Is there better way to filter array branches than defining new columns in RDataFrame?

Hi all,

Is there better way to filter array branches than defining new columns in RDataFrame?

Consider RDataFrame with a following data:

Each event has n_hits column
And hits properties array columns, e.g.

RVec<double> hit_position
RVec<double> hit_time
...
RVec<double> hit_energy
RVec<int> hit_pdg

I need to do many selections on hits, and study how do they affect my distributions.
The code I come up with results in a very repetitive code and long name column names, e.g.

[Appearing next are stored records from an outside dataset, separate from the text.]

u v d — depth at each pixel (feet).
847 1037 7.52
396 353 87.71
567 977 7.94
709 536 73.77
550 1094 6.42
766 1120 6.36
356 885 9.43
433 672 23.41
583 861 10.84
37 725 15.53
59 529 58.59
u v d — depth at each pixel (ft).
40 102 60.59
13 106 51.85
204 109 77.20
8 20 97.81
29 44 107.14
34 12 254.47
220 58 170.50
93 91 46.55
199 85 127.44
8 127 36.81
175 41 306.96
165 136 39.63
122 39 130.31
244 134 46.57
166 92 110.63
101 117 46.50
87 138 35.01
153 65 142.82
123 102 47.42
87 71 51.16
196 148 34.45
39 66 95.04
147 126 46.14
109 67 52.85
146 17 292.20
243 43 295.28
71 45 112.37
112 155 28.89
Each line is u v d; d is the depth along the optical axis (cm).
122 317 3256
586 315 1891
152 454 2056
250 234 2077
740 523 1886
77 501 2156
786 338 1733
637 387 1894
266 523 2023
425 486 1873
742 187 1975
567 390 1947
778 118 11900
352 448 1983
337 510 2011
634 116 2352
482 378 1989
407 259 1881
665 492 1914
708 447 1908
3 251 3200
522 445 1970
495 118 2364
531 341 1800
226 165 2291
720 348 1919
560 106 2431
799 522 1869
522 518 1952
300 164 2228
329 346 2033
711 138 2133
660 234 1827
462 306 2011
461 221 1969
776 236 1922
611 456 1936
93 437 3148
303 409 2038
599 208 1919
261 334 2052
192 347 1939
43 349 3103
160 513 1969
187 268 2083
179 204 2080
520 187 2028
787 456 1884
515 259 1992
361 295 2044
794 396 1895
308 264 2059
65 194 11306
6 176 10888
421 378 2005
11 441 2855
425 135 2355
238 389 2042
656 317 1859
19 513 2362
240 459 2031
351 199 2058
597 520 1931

df = df.Define("good_hits", " . . .")\
          .Define("good_hit_pos", hit_position[good_hits])\
          .Define("good_hit_t", hit_time[good_hits])\
          .Define("good_hit_e", hit_energy[good_hits])\
          .Define("good_hit_pdg", hit_pdg[good_hits])\

df = df.Define("sel_low_energy", "good_hit_energy < 10")\
          .Define("good_hit_low_e_pos", good_hit_pos[sel_low_energy])\
          .Define("good_hit_low_e_t", good_hit_t[sel_low_energy])\
          .Define("good_hit_low_e_e", good_hit_e[sel_low_energy])\
          .Define("good_hit_low_e_pdg", good_hit_pdg[sel_low_energy])\

df = df.Define("reject_electrons", "good_hit_low_e_pdg != 11")\
...

This all is very hard to read and maintain in the end.
Is there better way to write the following logic in concise manner?

The only option I could think of is to define all selections together in single column.

BUT then I lose the ability to compare how does hit_pdg, good_hit_pdg, good_hit_low_e_pdg distributions differ in the end.

This is just an illustrative example.
In the real analysis, there will be even more columns, e.g. for each pdg type, for each calorimeter layer, which is already dozens.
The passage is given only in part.